Pero lo peor vino cuando intentamos vivir juntos en el pequeño departamento de Mariana. Descubrimos que no sabíamos convivir más allá de las citas y las peleas telefónicas. Mariana era obsesiva con el orden; yo era un desastre total. Ella quería desayunar jugo verde y yo tamales con atole. Cada mañana era una batalla campal por el baño, la cocina y hasta por el control remoto.

Una noche, después de una discusión absurda sobre quién debía sacar la basura, Mariana explotó:

—¡Esto no está funcionando! Nos casamos por orgullo y ahora estamos pagando las consecuencias.

Me senté en el sofá, derrotado.

—¿Y si intentamos hacerlo bien?— le pregunté con voz baja.—¿Y si dejamos el orgullo a un lado y aprendemos a ser pareja?

Mariana me miró largo rato antes de sentarse a mi lado.

—¿Sabes qué es lo peor? Que te amo aunque seas un necio.

Nos abrazamos llorando como niños perdidos. Esa noche hicimos las paces y prometimos intentarlo de verdad.

Pero la vida no es una telenovela donde todo se resuelve con un beso. Las semanas siguientes fueron una montaña rusa de emociones: terapia de pareja, cenas familiares incómodas donde todos nos miraban como si fuéramos extraterrestres, y mil intentos fallidos de encontrar un equilibrio entre nuestras diferencias.

Un día, mi suegra llegó sin avisar al departamento. Nos encontró discutiendo por la lista del súper.

—¡Ya basta!— exclamó doña Rosaura.—Si van a estar juntos, aprendan a ceder.
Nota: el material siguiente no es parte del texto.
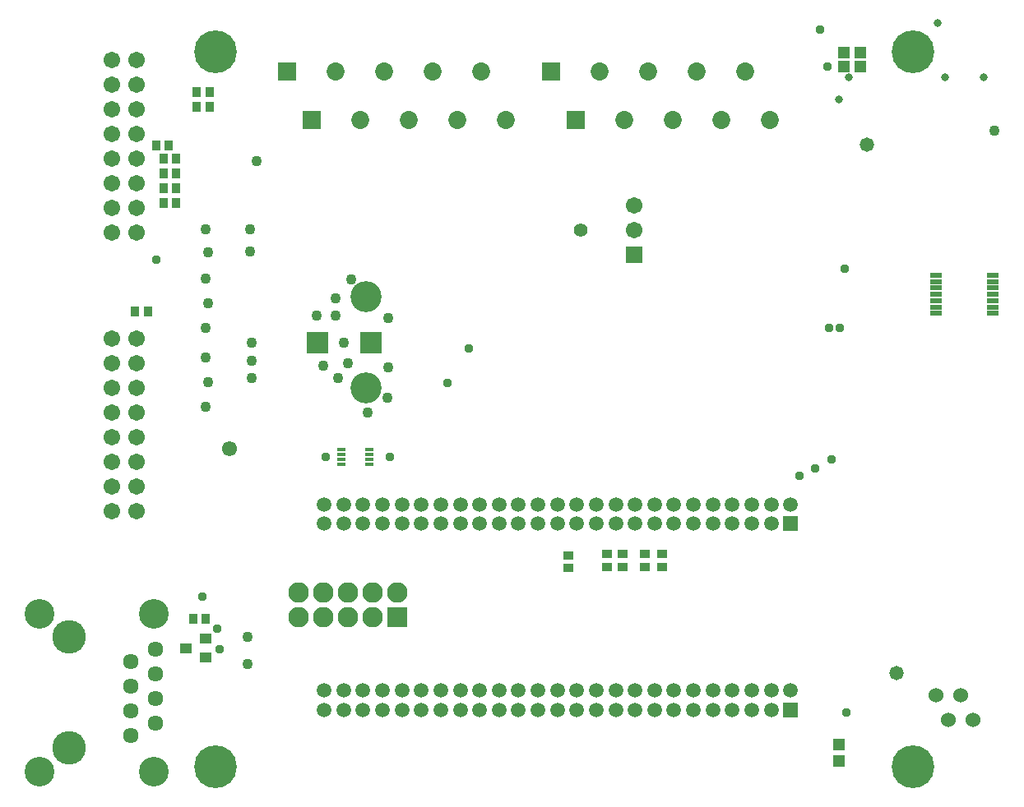
<source format=gbs>
G75*
%MOIN*%
%OFA0B0*%
%FSLAX25Y25*%
%IPPOS*%
%LPD*%
%AMOC8*
5,1,8,0,0,1.08239X$1,22.5*
%
%ADD10R,0.05950X0.05950*%
%ADD11C,0.05950*%
%ADD12R,0.08300X0.08300*%
%ADD13C,0.08300*%
%ADD14C,0.05800*%
%ADD15R,0.06737X0.06737*%
%ADD16C,0.06737*%
%ADD17R,0.07296X0.07296*%
%ADD18C,0.07296*%
%ADD19R,0.03556X0.04343*%
%ADD20R,0.05131X0.04737*%
%ADD21C,0.06343*%
%ADD22C,0.12020*%
%ADD23C,0.13600*%
%ADD24R,0.09068X0.09068*%
%ADD25C,0.12611*%
%ADD26R,0.04700X0.02000*%
%ADD27C,0.06000*%
%ADD28R,0.04643X0.03950*%
%ADD29R,0.04737X0.05131*%
%ADD30R,0.04343X0.03556*%
%ADD31R,0.03359X0.01784*%
%ADD32C,0.17300*%
%ADD33C,0.03300*%
%ADD34C,0.03769*%
%ADD35C,0.06115*%
%ADD36C,0.05524*%
%ADD37C,0.04343*%
D10*
X0324538Y0036000D03*
X0324538Y0111500D03*
D11*
X0316664Y0111500D03*
X0308790Y0111500D03*
X0300916Y0111500D03*
X0293042Y0111500D03*
X0285168Y0111500D03*
X0277294Y0111500D03*
X0269420Y0111500D03*
X0261546Y0111500D03*
X0253672Y0111500D03*
X0245798Y0111500D03*
X0237924Y0111500D03*
X0230050Y0111500D03*
X0222176Y0111500D03*
X0214302Y0111500D03*
X0206428Y0111500D03*
X0198554Y0111500D03*
X0190680Y0111500D03*
X0182806Y0111500D03*
X0174931Y0111500D03*
X0167057Y0111500D03*
X0159183Y0111500D03*
X0151309Y0111500D03*
X0143435Y0111500D03*
X0135561Y0111500D03*
X0135561Y0119374D03*
X0143435Y0119374D03*
X0151309Y0119374D03*
X0159183Y0119374D03*
X0167057Y0119374D03*
X0174931Y0119374D03*
X0182806Y0119374D03*
X0190680Y0119374D03*
X0198554Y0119374D03*
X0206428Y0119374D03*
X0214302Y0119374D03*
X0222176Y0119374D03*
X0230050Y0119374D03*
X0237924Y0119374D03*
X0245798Y0119374D03*
X0253672Y0119374D03*
X0261546Y0119374D03*
X0269420Y0119374D03*
X0277294Y0119374D03*
X0285168Y0119374D03*
X0293042Y0119374D03*
X0300916Y0119374D03*
X0308790Y0119374D03*
X0316664Y0119374D03*
X0324538Y0119374D03*
X0324538Y0043874D03*
X0316664Y0043874D03*
X0316664Y0036000D03*
X0308790Y0036000D03*
X0300916Y0036000D03*
X0300916Y0043874D03*
X0308790Y0043874D03*
X0293042Y0043874D03*
X0293042Y0036000D03*
X0285168Y0036000D03*
X0285168Y0043874D03*
X0277294Y0043874D03*
X0277294Y0036000D03*
X0269420Y0036000D03*
X0269420Y0043874D03*
X0261546Y0043874D03*
X0261546Y0036000D03*
X0253672Y0036000D03*
X0253672Y0043874D03*
X0245798Y0043874D03*
X0245798Y0036000D03*
X0237924Y0036000D03*
X0237924Y0043874D03*
X0230050Y0043874D03*
X0230050Y0036000D03*
X0222176Y0036000D03*
X0214302Y0036000D03*
X0214302Y0043874D03*
X0222176Y0043874D03*
X0206428Y0043874D03*
X0206428Y0036000D03*
X0198554Y0036000D03*
X0198554Y0043874D03*
X0190680Y0043874D03*
X0190680Y0036000D03*
X0182806Y0036000D03*
X0182806Y0043874D03*
X0174931Y0043874D03*
X0167057Y0043874D03*
X0159183Y0043874D03*
X0151309Y0043874D03*
X0143435Y0043874D03*
X0135561Y0043874D03*
X0135561Y0036000D03*
X0143435Y0036000D03*
X0151309Y0036000D03*
X0159183Y0036000D03*
X0167057Y0036000D03*
X0174931Y0036000D03*
D12*
X0165038Y0073500D03*
D13*
X0165038Y0083500D03*
X0155038Y0083500D03*
X0145038Y0083500D03*
X0145038Y0073500D03*
X0155038Y0073500D03*
X0135038Y0073500D03*
X0125038Y0073500D03*
X0125038Y0083500D03*
X0135038Y0083500D03*
D14*
X0367538Y0051050D03*
X0355538Y0265150D03*
D15*
X0261038Y0220500D03*
D16*
X0261038Y0230500D03*
X0261038Y0240500D03*
X0059538Y0239500D03*
X0049538Y0239500D03*
X0049538Y0229500D03*
X0059538Y0229500D03*
X0059538Y0249500D03*
X0049538Y0249500D03*
X0049538Y0259500D03*
X0059538Y0259500D03*
X0059538Y0269500D03*
X0049538Y0269500D03*
X0049538Y0279500D03*
X0059538Y0279500D03*
X0059538Y0289500D03*
X0049538Y0289500D03*
X0049538Y0299500D03*
X0059538Y0299500D03*
X0059538Y0186500D03*
X0049538Y0186500D03*
X0049538Y0176500D03*
X0059538Y0176500D03*
X0059538Y0166500D03*
X0049538Y0166500D03*
X0049538Y0156500D03*
X0059538Y0156500D03*
X0059538Y0146500D03*
X0049538Y0146500D03*
X0049538Y0136500D03*
X0059538Y0136500D03*
X0059538Y0126500D03*
X0049538Y0126500D03*
X0049538Y0116500D03*
X0059538Y0116500D03*
D17*
X0130380Y0275315D03*
X0120538Y0295000D03*
X0227538Y0295000D03*
X0237380Y0275315D03*
D18*
X0257065Y0275315D03*
X0276750Y0275315D03*
X0296435Y0275315D03*
X0316120Y0275315D03*
X0306278Y0295000D03*
X0286593Y0295000D03*
X0266908Y0295000D03*
X0247223Y0295000D03*
X0209120Y0275315D03*
X0189435Y0275315D03*
X0169750Y0275315D03*
X0150065Y0275315D03*
X0140223Y0295000D03*
X0159908Y0295000D03*
X0179593Y0295000D03*
X0199278Y0295000D03*
D19*
X0089097Y0286500D03*
X0083979Y0286500D03*
X0083979Y0280500D03*
X0089097Y0280500D03*
X0072597Y0265000D03*
X0067479Y0265000D03*
X0070479Y0259500D03*
X0075597Y0259500D03*
X0075597Y0253500D03*
X0070479Y0253500D03*
X0070479Y0247500D03*
X0075597Y0247500D03*
X0075597Y0241500D03*
X0070479Y0241500D03*
X0064097Y0197500D03*
X0058979Y0197500D03*
X0082479Y0073000D03*
X0087597Y0073000D03*
D20*
X0346191Y0297000D03*
X0346191Y0302500D03*
X0352884Y0302500D03*
X0352884Y0297000D03*
D21*
X0067038Y0060500D03*
X0067038Y0050500D03*
X0067038Y0040500D03*
X0067038Y0030500D03*
X0057038Y0025500D03*
X0057038Y0035500D03*
X0057038Y0045500D03*
X0057038Y0055500D03*
D22*
X0020038Y0011000D03*
X0066526Y0011000D03*
X0066526Y0075000D03*
X0020038Y0075000D03*
D23*
X0032038Y0065500D03*
X0032038Y0020500D03*
D24*
X0132711Y0185000D03*
X0154365Y0185000D03*
D25*
X0152554Y0166496D03*
X0152554Y0203504D03*
D26*
X0383550Y0204500D03*
X0383550Y0201941D03*
X0383550Y0199382D03*
X0383550Y0196823D03*
X0383550Y0207059D03*
X0383550Y0209618D03*
X0383550Y0212177D03*
X0406525Y0212177D03*
X0406525Y0209618D03*
X0406525Y0207059D03*
X0406525Y0204500D03*
X0406525Y0201941D03*
X0406525Y0199382D03*
X0406525Y0196823D03*
D27*
X0393538Y0042000D03*
X0383538Y0042000D03*
X0388538Y0032000D03*
X0398538Y0032000D03*
D28*
X0087475Y0057260D03*
X0079601Y0061000D03*
X0087475Y0064740D03*
D29*
X0344038Y0021846D03*
X0344038Y0015154D03*
D30*
X0272538Y0093941D03*
X0272538Y0099059D03*
X0265538Y0099059D03*
X0265538Y0093941D03*
X0256538Y0093941D03*
X0256538Y0099059D03*
X0250038Y0099059D03*
X0250038Y0093941D03*
X0234538Y0093441D03*
X0234538Y0098559D03*
D31*
X0153746Y0135547D03*
X0153746Y0137516D03*
X0153746Y0139484D03*
X0153746Y0141453D03*
X0142329Y0141453D03*
X0142329Y0139484D03*
X0142329Y0137516D03*
X0142329Y0135547D03*
D32*
X0091638Y0013000D03*
X0374138Y0013000D03*
X0374038Y0303000D03*
X0091638Y0303000D03*
D33*
X0344163Y0283625D03*
X0348038Y0292500D03*
X0387038Y0292581D03*
X0402913Y0292581D03*
X0384038Y0314500D03*
D34*
X0339384Y0297000D03*
X0336384Y0312000D03*
X0346538Y0215000D03*
X0344538Y0191000D03*
X0340038Y0191000D03*
X0341038Y0137500D03*
X0334538Y0134000D03*
X0328038Y0131000D03*
X0347038Y0035000D03*
X0185538Y0168500D03*
X0194038Y0182500D03*
X0162038Y0138500D03*
X0136038Y0138500D03*
X0086038Y0082000D03*
X0092038Y0069000D03*
X0093038Y0060500D03*
X0067538Y0218500D03*
D35*
X0097038Y0142000D03*
D36*
X0239538Y0230500D03*
D37*
X0161538Y0195000D03*
X0143538Y0185000D03*
X0145038Y0176500D03*
X0141038Y0170500D03*
X0135038Y0175500D03*
X0132538Y0196000D03*
X0140038Y0196000D03*
X0140038Y0203000D03*
X0146538Y0210500D03*
X0105538Y0222000D03*
X0105538Y0231000D03*
X0087538Y0231000D03*
X0088538Y0221500D03*
X0087538Y0211000D03*
X0088538Y0201000D03*
X0087538Y0191000D03*
X0087538Y0179000D03*
X0088538Y0169000D03*
X0087538Y0159000D03*
X0106038Y0170500D03*
X0106038Y0177500D03*
X0106038Y0185000D03*
X0153038Y0156500D03*
X0161038Y0162500D03*
X0161538Y0175000D03*
X0108038Y0258500D03*
X0104538Y0065500D03*
X0104538Y0054500D03*
X0407038Y0271000D03*
M02*

</source>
El matrimonio es paciencia, no orgullo ni capricho.

Sus palabras me calaron hondo. Recordé a mis abuelos en Michoacán, quienes llevaban más de cincuenta años juntos a pesar de todo. Ellos siempre decían que el amor no es suficiente; hace falta humildad para pedir perdón y valentía para cambiar.

Poco a poco fuimos aprendiendo a ceder: Mariana aceptó desayunar tamales los domingos y yo aprendí a tomar jugo verde entre semana (aunque todavía lo odio). Empezamos a reírnos de nuestras peleas absurdas y a buscar soluciones en vez de culpables.

Un año después de aquella boda improvisada, organizamos una fiesta sencilla en el patio de la casa de mis papás. Esta vez sí hubo bendición del padre, mariachi y hasta pastel de tres leches. Nuestras familias finalmente entendieron que nuestro matrimonio no fue un error sino una lección sobre el amor verdadero: ese que se construye día a día entre errores, risas y lágrimas.

Hoy miro atrás y me doy cuenta de lo fácil que es dejarse llevar por el orgullo y lo difícil que es pedir perdón. Pero también sé que vale la pena luchar por quien amas, aunque todo haya empezado con una broma sobre ropa interior.

A veces me pregunto: ¿cuántos matrimonios nacen del orgullo y cuántos sobreviven gracias a la humildad? ¿Ustedes qué piensan? ¿El amor puede más que el orgullo?